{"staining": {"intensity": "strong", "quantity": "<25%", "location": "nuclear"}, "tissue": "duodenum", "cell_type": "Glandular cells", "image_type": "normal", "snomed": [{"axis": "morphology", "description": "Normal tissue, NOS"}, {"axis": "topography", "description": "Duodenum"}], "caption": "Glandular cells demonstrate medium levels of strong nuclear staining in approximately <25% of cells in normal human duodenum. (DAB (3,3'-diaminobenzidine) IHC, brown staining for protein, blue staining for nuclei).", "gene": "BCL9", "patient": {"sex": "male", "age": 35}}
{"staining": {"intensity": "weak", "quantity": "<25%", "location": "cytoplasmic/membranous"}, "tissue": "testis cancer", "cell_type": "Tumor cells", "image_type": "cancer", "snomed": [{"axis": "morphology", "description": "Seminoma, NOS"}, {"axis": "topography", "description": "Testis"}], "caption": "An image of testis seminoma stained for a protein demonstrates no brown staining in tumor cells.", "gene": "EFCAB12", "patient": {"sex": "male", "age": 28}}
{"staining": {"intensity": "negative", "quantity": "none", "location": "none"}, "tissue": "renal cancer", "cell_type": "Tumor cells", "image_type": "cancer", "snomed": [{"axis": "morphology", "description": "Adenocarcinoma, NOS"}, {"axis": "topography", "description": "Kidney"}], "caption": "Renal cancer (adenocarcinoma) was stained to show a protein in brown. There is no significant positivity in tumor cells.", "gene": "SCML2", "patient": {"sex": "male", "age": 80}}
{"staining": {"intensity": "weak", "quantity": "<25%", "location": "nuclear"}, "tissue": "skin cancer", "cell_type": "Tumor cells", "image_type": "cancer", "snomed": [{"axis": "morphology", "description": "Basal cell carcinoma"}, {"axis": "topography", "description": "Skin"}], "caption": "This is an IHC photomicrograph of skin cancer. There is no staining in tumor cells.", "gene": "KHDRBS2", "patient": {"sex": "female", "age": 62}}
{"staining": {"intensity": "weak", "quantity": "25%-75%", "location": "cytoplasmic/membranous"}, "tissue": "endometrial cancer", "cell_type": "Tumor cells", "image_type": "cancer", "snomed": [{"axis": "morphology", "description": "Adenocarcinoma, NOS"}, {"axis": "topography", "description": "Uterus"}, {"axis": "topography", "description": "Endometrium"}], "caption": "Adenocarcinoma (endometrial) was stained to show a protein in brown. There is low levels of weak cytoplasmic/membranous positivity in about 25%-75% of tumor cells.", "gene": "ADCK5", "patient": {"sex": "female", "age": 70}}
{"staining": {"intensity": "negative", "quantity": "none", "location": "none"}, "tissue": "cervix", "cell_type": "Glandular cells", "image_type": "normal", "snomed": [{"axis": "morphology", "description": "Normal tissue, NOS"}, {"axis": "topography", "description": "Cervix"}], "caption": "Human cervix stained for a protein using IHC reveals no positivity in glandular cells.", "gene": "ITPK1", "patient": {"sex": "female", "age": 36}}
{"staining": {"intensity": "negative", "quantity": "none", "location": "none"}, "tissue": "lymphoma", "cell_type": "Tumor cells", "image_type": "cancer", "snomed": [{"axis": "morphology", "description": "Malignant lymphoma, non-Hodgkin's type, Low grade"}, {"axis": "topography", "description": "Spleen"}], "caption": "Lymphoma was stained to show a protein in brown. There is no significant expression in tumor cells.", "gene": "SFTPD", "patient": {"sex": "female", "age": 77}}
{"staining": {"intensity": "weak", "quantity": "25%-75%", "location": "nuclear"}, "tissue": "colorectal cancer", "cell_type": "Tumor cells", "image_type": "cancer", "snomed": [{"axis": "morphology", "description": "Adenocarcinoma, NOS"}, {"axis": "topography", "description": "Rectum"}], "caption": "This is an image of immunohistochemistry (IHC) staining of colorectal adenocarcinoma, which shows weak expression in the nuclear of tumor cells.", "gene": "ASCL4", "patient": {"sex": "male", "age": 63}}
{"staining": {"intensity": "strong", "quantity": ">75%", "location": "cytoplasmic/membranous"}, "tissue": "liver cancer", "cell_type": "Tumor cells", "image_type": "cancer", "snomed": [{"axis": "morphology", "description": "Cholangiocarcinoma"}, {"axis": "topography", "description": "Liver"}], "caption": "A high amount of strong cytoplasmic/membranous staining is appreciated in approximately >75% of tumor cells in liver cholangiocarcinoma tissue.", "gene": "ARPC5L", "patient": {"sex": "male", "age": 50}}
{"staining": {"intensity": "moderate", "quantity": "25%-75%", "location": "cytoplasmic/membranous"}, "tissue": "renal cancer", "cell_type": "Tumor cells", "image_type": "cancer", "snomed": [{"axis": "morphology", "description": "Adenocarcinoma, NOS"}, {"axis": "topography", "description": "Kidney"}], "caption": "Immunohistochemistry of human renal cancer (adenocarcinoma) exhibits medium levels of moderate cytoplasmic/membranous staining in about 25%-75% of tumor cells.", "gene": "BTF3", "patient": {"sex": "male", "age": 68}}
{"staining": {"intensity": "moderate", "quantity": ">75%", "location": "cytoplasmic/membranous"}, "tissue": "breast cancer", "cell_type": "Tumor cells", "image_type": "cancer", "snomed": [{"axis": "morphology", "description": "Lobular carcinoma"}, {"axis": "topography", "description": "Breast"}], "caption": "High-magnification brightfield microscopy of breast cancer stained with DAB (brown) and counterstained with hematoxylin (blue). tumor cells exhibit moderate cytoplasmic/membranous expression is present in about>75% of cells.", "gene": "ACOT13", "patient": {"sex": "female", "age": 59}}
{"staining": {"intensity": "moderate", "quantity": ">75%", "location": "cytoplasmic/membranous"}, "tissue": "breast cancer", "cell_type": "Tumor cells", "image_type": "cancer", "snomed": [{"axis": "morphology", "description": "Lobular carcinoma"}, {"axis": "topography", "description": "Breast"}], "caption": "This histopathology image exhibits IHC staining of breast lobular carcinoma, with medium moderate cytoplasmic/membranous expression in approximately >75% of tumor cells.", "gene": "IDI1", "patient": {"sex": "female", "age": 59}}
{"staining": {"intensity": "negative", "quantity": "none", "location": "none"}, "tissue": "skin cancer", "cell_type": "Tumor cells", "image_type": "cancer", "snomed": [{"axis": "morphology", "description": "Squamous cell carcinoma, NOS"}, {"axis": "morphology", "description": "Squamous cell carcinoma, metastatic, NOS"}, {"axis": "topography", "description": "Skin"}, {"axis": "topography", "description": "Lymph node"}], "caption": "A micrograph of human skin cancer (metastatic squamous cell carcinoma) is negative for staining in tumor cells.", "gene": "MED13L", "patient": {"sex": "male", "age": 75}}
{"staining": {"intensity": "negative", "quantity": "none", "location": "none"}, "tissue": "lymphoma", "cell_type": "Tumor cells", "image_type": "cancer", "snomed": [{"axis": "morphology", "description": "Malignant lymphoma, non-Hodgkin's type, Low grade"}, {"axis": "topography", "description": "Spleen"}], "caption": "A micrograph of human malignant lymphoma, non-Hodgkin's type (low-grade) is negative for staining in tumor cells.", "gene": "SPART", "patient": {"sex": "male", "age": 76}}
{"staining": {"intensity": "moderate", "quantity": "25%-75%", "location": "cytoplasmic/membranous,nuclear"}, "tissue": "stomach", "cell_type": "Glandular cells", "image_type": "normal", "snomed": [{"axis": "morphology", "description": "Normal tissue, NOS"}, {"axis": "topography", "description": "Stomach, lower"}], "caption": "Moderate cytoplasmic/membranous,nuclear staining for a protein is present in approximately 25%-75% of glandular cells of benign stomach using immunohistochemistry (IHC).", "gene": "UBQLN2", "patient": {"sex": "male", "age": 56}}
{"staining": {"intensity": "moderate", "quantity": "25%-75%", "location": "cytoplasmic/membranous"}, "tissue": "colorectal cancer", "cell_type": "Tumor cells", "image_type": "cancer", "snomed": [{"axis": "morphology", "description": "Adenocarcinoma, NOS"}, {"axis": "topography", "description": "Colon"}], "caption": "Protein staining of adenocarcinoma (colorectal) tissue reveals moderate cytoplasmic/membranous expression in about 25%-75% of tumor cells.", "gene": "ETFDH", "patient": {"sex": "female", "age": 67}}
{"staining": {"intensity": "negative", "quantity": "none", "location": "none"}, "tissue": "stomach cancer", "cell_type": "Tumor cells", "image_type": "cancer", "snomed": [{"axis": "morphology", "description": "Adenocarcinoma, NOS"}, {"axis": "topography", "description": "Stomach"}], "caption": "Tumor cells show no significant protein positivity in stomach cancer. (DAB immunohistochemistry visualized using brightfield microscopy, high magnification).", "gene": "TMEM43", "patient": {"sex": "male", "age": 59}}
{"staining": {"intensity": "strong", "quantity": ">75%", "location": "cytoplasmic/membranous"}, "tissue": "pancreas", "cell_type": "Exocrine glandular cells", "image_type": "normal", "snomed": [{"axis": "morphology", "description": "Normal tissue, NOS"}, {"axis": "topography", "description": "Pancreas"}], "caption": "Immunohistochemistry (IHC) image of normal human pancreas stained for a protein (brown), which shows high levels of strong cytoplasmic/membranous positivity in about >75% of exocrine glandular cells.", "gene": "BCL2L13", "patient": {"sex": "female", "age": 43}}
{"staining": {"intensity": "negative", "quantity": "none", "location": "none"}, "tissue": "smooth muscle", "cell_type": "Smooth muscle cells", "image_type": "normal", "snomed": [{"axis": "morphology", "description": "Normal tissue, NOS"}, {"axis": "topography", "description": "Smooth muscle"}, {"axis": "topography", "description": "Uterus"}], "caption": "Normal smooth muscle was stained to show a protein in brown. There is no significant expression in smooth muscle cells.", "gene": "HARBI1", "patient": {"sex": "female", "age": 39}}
____
• [Task to carry out]:
In the listing above, transcribe exactly everything from the line containing "cervix stained for" down to the line containing "expression in tumor", including both and nothing more.

• [Written solution]:
{"staining": {"intensity": "negative", "quantity": "none", "location": "none"}, "tissue": "cervix", "cell_type": "Glandular cells", "image_type": "normal", "snomed": [{"axis": "morphology", "description": "Normal tissue, NOS"}, {"axis": "topography", "description": "Cervix"}], "caption": "Human cervix stained for a protein using IHC reveals no positivity in glandular cells.", "gene": "ITPK1", "patient": {"sex": "female", "age": 36}}
{"staining": {"intensity": "negative", "quantity": "none", "location": "none"}, "tissue": "lymphoma", "cell_type": "Tumor cells", "image_type": "cancer", "snomed": [{"axis": "morphology", "description": "Malignant lymphoma, non-Hodgkin's type, Low grade"}, {"axis": "topography", "description": "Spleen"}], "caption": "Lymphoma was stained to show a protein in brown. There is no significant expression in tumor cells.", "gene": "SFTPD", "patient": {"sex": "female", "age": 77}}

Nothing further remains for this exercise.